__Work to be completed__: Transcribe these records exactly, dropping every picture.
╭──
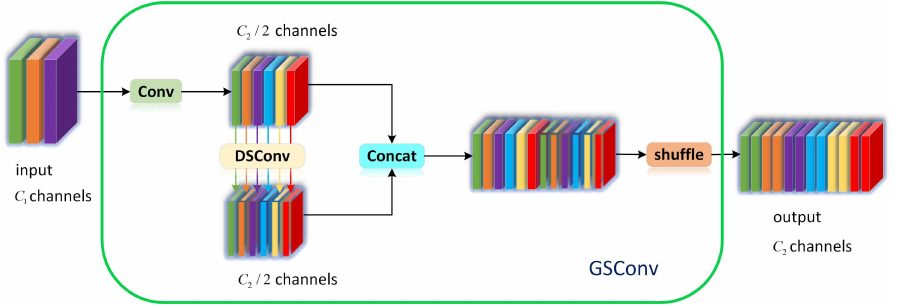
Figure 4. GSConv module structure.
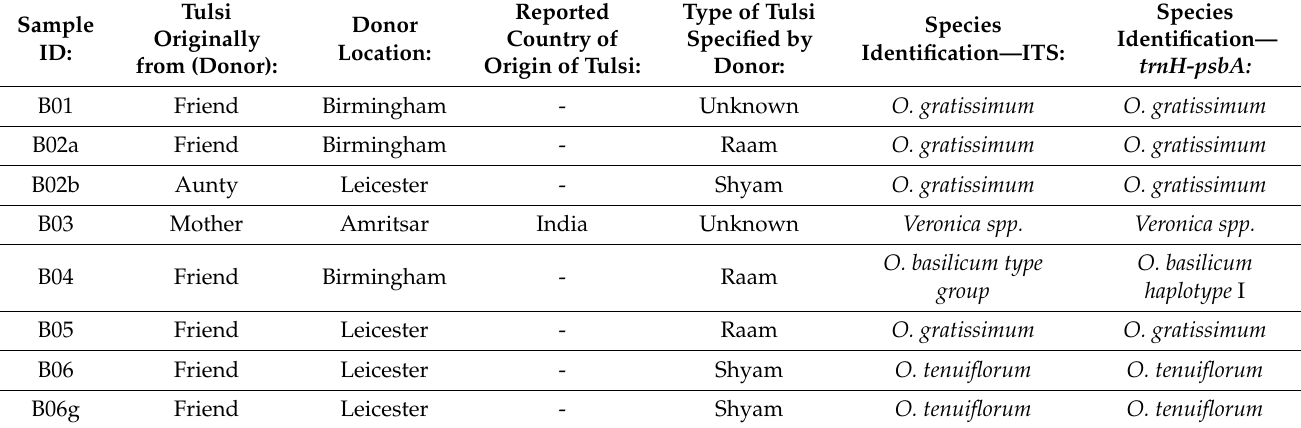
Table 2. Community Tulsi samples species identification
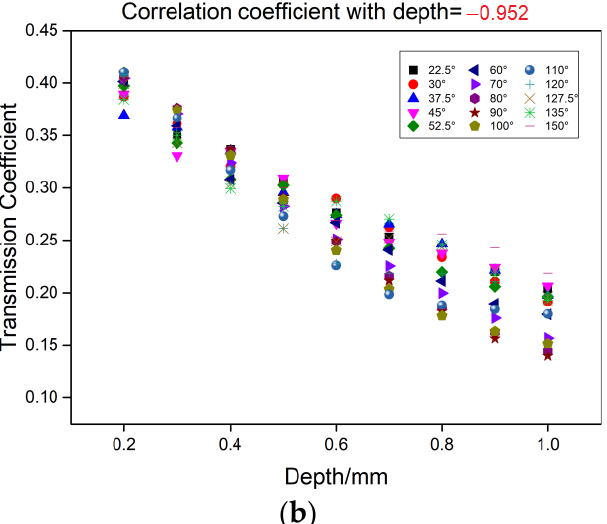
Figure 13. ( a ) Scatter plot of the root mean squares of reflected waves. ( b ) Scatter plot of transmission coefficients.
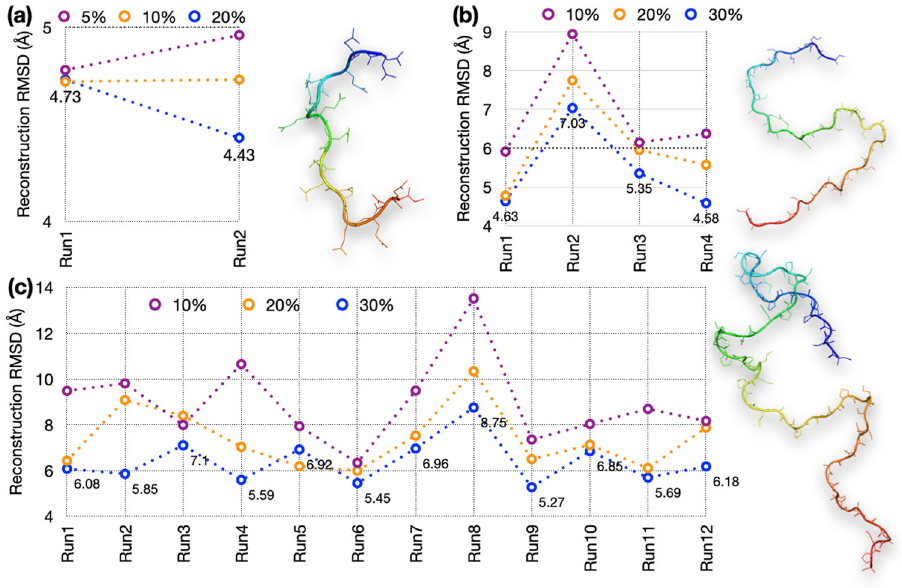
Fig. 2 Average reconstruction RMSDs at different sizes of the training sets sampled from replicate MD runs. a Q15 at 5%, 10%, and 20% training sizes from two runs. b A β 40 at 10%, 20%, and 30% training sizes from four runs. c ChiZ at 10%, 20%, and 30% training sizes from 12 runs. A structure for each IDP is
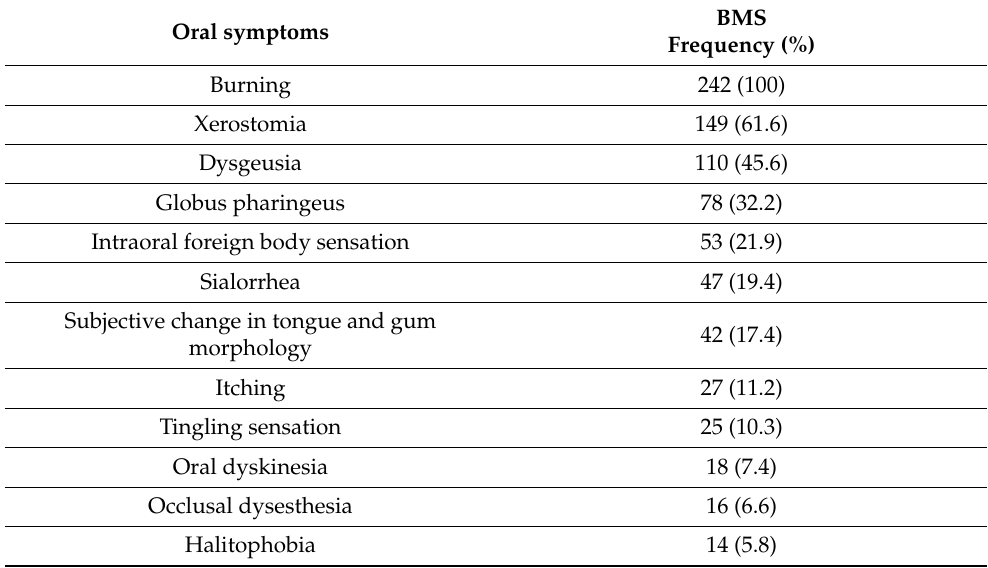
Table 4. Prevalence of oral symptoms and sites involved in 242 BMS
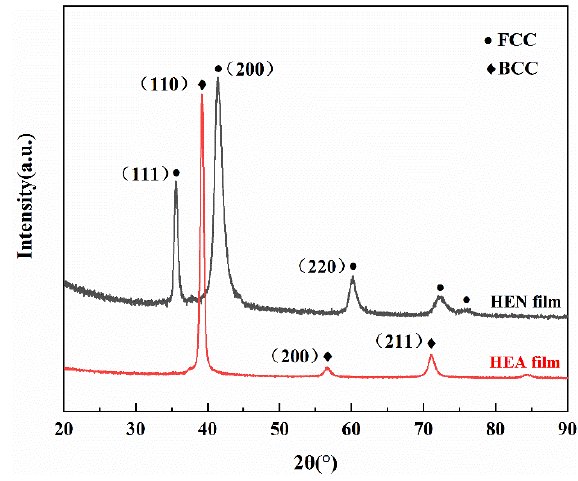
Figure 2. The XRD spectrum of TiAlMoNbW HEA and HEN films.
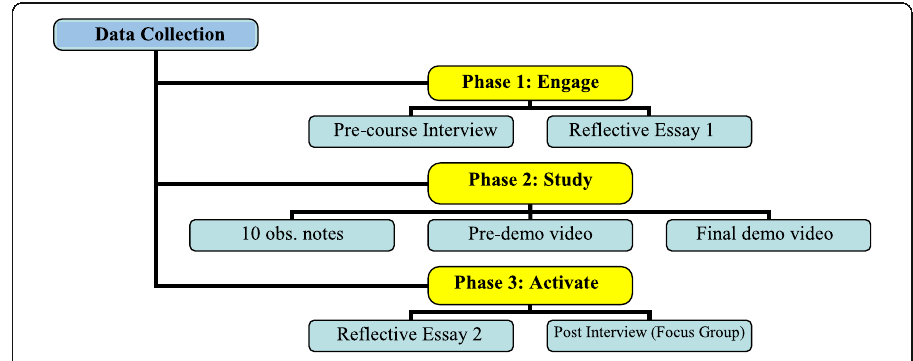
Fig. 2 A schematic representation of the data collection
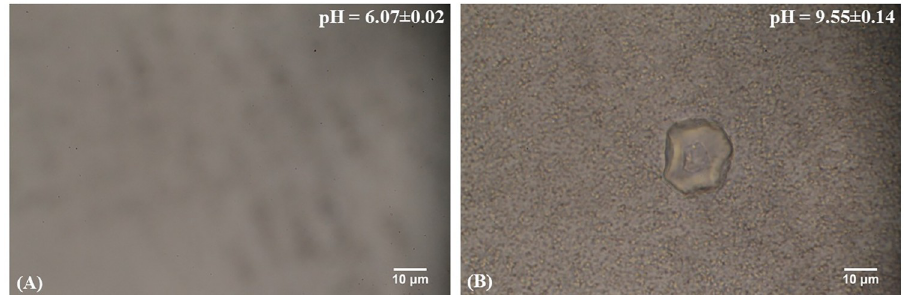
Fig 1. Image of crystals induced by SPMAP09 in AU at day 0 (A) and day 3 (B) (400X and scale bar,10 μ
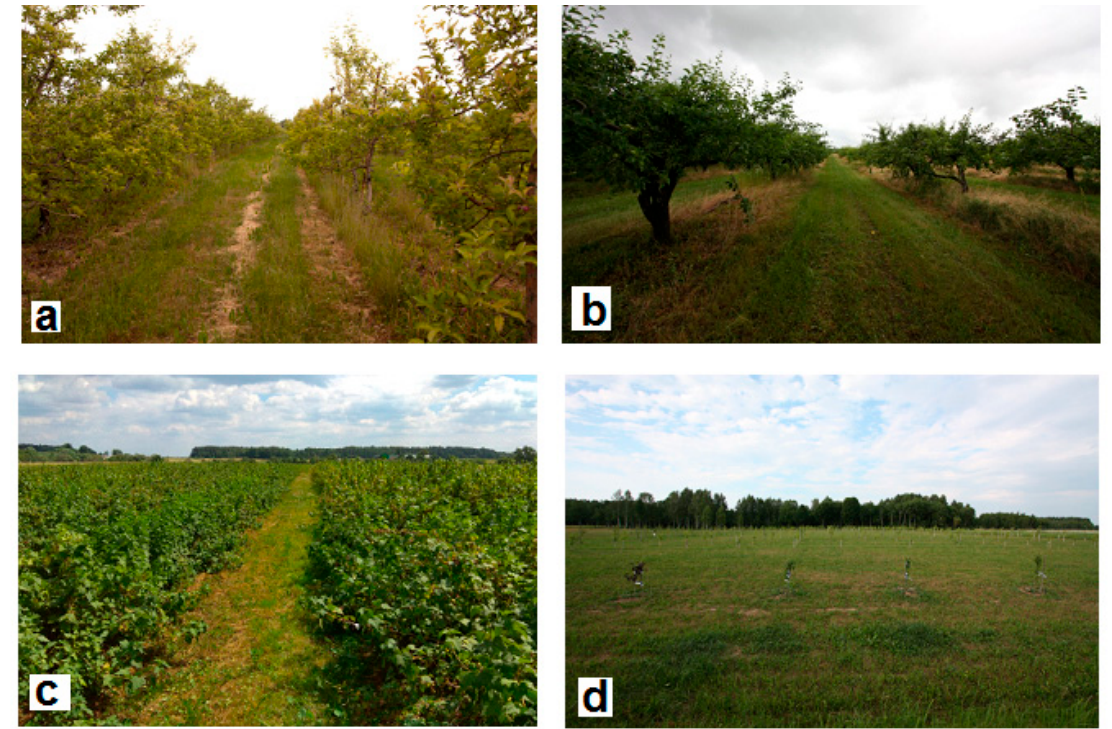
Figure A2 . Research sites with medium farming intensity: ( a ) apple fruit farm at site 1; ( b ) apple fruit farm at site 9; ( c ) currant plantation at site 14; and ( d ) young plum fruit farm at site 5.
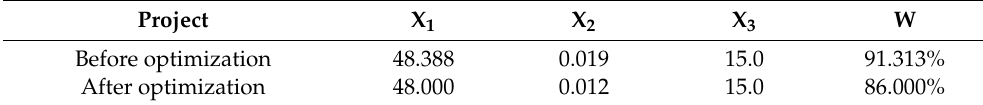
Table 5. Comparison of optimization results with actual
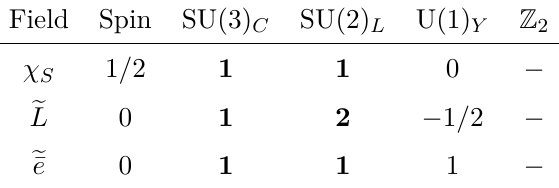
Table 2. New particles and their quantum numbers in Model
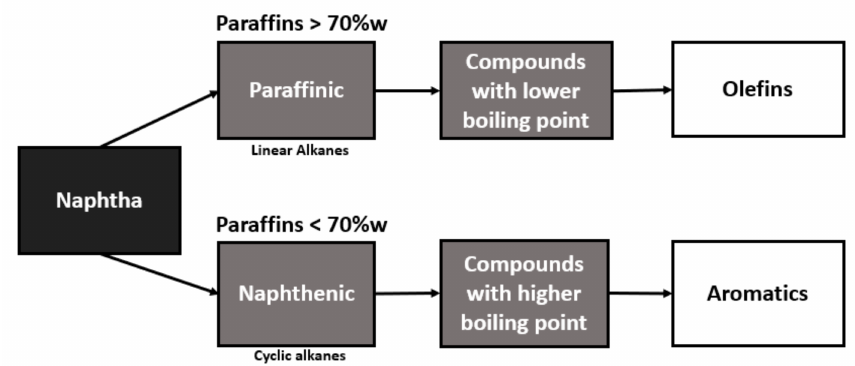
Figure 1. Flowchart of naphtha conversion into basic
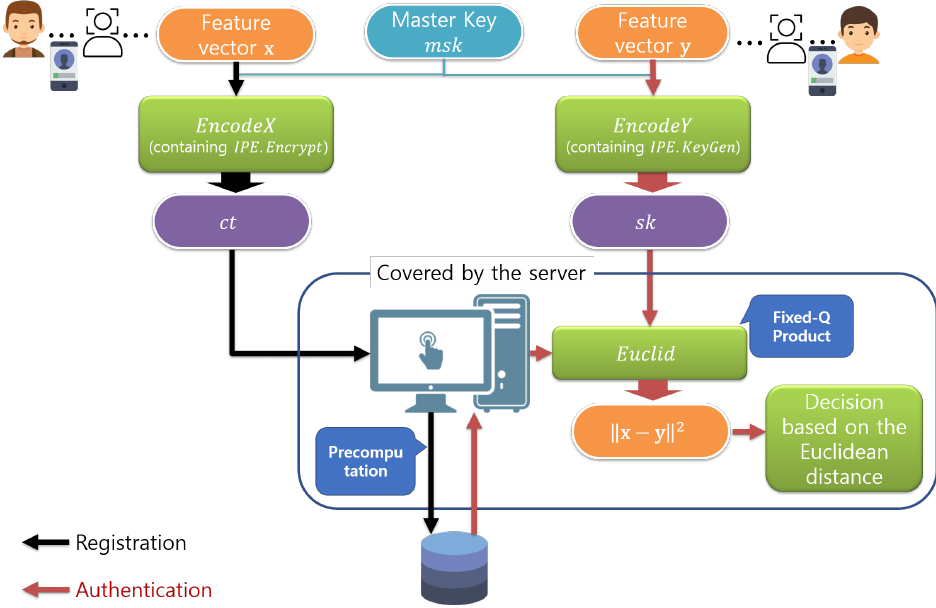
Figure 5. Simple facial verification system that uses ∏ IPE with the proposed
╰──
__Your response__:
Figure 4. GSConv module structure.
Table 2. Community Tulsi samples species identification
Figure 13. ( a ) Scatter plot of the root mean squares of reflected waves. ( b ) Scatter plot of transmission coefficients.
Fig. 2 Average reconstruction RMSDs at different sizes of the training sets sampled from replicate MD runs. a Q15 at 5%, 10%, and 20% training sizes from two runs. b A β 40 at 10%, 20%, and 30% training sizes from four runs. c ChiZ at 10%, 20%, and 30% training sizes from 12 runs. A structure for each IDP is
Table 4. Prevalence of oral symptoms and sites involved in 242 BMS
Figure 2. The XRD spectrum of TiAlMoNbW HEA and HEN films.
Fig. 2 A schematic representation of the data collection
Fig 1. Image of crystals induced by SPMAP09 in AU at day 0 (A) and day 3 (B) (400X and scale bar,10 μ
Figure A2 . Research sites with medium farming intensity: ( a ) apple fruit farm at site 1; ( b ) apple fruit farm at site 9; ( c ) currant plantation at site 14; and ( d ) young plum fruit farm at site 5.
Table 5. Comparison of optimization results with actual
Table 2. New particles and their quantum numbers in Model
Figure 1. Flowchart of naphtha conversion into basic
Figure 5. Simple facial verification system that uses ∏ IPE with the proposed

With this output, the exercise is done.